KATKI PAYI ALACAĞI İSTEMİ ( Mahkemece Taşınmazın Edinme Tarihi İtibarıyla Tarafların Yapabilecekleri Tasarruf Miktarı Hesaplandıktan Sonra Katkı Oranları Belirleneceği – Tespit Edilmiş Olan Oranın Taşınmazın Belirlenmiş Olan Dava Tarihindeki Değeri İle Çarpılarak Davacının Katkı Payı Alacağı Saptanacağı )
HAKİMİN DAVAYI AYDINLATMA ÖDEVİ ( Katkı Payı Alacağı İstemi/Kooperatif Üyelik Hakkı Tasfiyesi – Kooperatif Hakkında Tasfiye Tarihine Kadar Yapılan Ödemeler Getirtilerek Tasfiyeye Tabi Tutulması Gereken Miktarın Belirleneceği )
KATKI ORANI BELİRLENMESİ ( Katkı Payı Alacağı İstemi – Tarafların Ekonomik ve Sosyal Durumları Gözetilerek Kişisel Harcamaları ve Davacı Kocanın Aileyi Geçindirme Yükümlülüğü Göz Önünde Bulundurularak Taşınmazın Edinme Tarihi İtibarıyla Tarafların Yapabilecekleri Tasarruf Miktarı Hesaplandıktan Sonra Katkı Oranları Belirleneceği )
KOOPERATİF ÜYELİK HAKKI TASFİYESİ ( Katkı Payı Alacağı İstemi – Mahkemece Kooperatif Hakkında Tasfiye Tarihine Kadar Yapılan Ödemeler Getirtilerek Tasfiyeye Tabi Tutulması Gereken Miktarın Belirlenmesi ve H.M.K.’nun 31. Md. Uyarınca Davanın Aydınlatılması Gerektiği )
4721/m.202
743/m.152,170
6100/m.31
ÖZET : Dava; katılma payı alacağı istemine ilişkindir. Mahkemece, kooperatif hakkındaki taşınmaza ilişkin tapu kaydının belirlenemediği gerekçesiyle davanın usulden reddine karar verilmiş ise de mahkemenin bu görüşüne katılma olanağı bulunmamaktadır. Davacı tarafça bu taşınmaz hakkındaki kooperatif üyelik hakkı tasfiyeye konu edilmiştir. Bu tür mal varlığının tasfiyeye konu olması için tapu kaydı oluşması zorunlu değildir. Kooperatif hakkında tasfiye tarihine kadar yapılan ödemeler getirtilerek tasfiyeye tabi tutulması gereken miktarın belirlenmesi ve HMK’nun 31. maddesi uyarınca davanın aydınlatılması gerekir.

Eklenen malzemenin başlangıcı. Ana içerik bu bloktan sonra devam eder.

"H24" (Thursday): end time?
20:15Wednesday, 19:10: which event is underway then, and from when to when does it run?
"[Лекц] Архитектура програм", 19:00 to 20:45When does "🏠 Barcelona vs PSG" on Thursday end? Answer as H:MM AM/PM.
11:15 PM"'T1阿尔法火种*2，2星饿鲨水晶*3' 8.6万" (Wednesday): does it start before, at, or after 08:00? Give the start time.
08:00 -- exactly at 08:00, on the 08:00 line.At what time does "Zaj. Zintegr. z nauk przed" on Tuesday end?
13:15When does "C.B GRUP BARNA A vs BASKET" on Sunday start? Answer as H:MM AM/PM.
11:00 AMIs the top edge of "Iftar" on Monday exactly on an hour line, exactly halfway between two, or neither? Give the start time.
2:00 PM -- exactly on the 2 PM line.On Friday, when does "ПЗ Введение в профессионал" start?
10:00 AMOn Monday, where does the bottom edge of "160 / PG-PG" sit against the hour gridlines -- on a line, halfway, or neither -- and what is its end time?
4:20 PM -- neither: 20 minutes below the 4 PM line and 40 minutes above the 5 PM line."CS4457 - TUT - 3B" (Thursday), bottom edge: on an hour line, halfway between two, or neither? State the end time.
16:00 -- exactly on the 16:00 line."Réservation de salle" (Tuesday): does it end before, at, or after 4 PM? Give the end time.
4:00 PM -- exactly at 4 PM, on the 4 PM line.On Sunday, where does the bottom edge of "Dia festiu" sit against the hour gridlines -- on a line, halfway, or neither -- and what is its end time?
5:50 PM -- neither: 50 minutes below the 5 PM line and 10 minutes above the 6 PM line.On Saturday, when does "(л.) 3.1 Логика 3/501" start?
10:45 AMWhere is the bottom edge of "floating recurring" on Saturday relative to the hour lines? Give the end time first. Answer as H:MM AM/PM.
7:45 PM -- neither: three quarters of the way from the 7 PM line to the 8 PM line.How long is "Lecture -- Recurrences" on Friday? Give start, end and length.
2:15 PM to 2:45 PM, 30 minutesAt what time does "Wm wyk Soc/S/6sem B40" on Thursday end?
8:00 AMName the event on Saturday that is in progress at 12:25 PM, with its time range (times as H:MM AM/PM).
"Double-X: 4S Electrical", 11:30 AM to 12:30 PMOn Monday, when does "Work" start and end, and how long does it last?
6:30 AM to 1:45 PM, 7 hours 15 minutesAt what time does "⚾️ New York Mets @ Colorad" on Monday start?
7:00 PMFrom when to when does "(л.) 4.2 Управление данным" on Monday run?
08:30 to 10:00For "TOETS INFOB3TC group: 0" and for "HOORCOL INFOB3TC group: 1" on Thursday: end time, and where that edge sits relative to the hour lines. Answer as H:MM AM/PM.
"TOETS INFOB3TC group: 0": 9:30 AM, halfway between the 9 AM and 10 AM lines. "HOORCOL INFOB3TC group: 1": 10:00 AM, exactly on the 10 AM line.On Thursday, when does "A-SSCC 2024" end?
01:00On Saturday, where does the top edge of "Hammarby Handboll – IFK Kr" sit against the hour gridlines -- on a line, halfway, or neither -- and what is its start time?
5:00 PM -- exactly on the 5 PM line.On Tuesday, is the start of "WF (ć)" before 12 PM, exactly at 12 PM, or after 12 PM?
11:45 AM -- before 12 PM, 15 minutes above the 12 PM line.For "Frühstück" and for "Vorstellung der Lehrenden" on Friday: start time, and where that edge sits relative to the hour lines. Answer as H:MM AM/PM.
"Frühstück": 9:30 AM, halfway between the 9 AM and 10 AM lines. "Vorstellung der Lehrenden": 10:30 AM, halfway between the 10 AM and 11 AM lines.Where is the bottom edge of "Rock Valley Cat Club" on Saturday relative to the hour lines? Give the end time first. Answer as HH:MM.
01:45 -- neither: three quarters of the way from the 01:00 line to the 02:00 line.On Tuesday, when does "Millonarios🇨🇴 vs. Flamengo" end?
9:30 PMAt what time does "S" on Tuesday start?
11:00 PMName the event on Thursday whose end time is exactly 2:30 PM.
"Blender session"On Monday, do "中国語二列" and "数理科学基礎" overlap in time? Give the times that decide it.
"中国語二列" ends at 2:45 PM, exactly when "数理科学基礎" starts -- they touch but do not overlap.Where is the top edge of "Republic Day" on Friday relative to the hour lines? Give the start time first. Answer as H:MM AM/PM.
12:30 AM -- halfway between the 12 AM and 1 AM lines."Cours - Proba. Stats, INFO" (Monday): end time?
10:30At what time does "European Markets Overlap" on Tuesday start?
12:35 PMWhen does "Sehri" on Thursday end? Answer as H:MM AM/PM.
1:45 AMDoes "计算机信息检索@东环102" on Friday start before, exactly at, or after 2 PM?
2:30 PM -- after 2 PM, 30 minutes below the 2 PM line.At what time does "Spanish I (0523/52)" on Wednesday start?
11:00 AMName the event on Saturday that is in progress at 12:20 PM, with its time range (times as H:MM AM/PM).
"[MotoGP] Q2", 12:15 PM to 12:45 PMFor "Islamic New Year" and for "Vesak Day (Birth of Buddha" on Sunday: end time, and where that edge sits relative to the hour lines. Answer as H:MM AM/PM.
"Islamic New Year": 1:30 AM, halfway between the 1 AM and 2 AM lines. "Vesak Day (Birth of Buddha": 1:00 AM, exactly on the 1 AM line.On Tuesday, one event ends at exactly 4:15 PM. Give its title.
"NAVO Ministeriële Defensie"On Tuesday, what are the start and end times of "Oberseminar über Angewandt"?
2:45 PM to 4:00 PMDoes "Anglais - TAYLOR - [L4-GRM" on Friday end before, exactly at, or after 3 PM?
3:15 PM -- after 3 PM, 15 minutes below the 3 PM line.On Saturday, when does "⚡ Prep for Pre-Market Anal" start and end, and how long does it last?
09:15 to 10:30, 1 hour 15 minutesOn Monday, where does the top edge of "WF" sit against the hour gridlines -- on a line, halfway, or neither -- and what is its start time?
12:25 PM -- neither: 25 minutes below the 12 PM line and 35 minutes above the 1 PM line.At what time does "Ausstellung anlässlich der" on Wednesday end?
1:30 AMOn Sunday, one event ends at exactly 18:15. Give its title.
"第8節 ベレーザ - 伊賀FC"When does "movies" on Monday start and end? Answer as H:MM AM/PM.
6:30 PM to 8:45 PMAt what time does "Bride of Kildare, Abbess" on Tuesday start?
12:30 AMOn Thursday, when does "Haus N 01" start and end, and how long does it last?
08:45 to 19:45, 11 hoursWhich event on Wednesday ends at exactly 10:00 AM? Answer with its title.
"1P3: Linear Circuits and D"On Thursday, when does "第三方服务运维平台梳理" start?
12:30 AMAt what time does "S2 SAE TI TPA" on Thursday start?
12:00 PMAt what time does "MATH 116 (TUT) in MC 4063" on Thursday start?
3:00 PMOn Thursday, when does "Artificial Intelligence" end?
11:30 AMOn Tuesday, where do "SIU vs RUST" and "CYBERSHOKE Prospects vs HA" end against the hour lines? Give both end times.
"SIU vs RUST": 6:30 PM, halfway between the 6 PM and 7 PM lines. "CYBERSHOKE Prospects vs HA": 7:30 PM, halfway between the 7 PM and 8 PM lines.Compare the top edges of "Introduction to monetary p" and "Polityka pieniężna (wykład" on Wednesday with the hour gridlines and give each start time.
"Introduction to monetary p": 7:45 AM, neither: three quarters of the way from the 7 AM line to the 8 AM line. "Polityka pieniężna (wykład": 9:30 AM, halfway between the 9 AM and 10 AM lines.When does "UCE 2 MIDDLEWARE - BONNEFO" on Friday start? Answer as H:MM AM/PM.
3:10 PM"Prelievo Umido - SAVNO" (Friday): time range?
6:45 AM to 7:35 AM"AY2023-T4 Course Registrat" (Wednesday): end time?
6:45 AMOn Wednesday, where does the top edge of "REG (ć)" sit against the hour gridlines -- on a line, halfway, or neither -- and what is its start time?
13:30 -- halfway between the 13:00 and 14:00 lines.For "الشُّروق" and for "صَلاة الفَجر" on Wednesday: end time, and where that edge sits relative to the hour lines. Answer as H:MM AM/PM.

Mahkemece; tarafların ekonomik ve sosyal durumları göz önünde bulundurularak kişisel harcamaları ve 743 sayılı TKM’nin 152. maddesine göre davacı kocanın aileyi geçindirme yükümlülüğü göz önünde bulundurularak taşınmazın edinme tarihi itibarıyla tarafların yapabilecekleri tasarruf miktarı hesaplandıktan sonra katkı oranlarının belirlenmesi, bundan sonra tespit edilmiş olan oranın taşınmazın belirlenmiş olan dava tarihindeki değeri ile çarpılarak davacının katkı payı alacağının saptanması, ondan sonra esas hakkında karar verilmesi gerekmektedir.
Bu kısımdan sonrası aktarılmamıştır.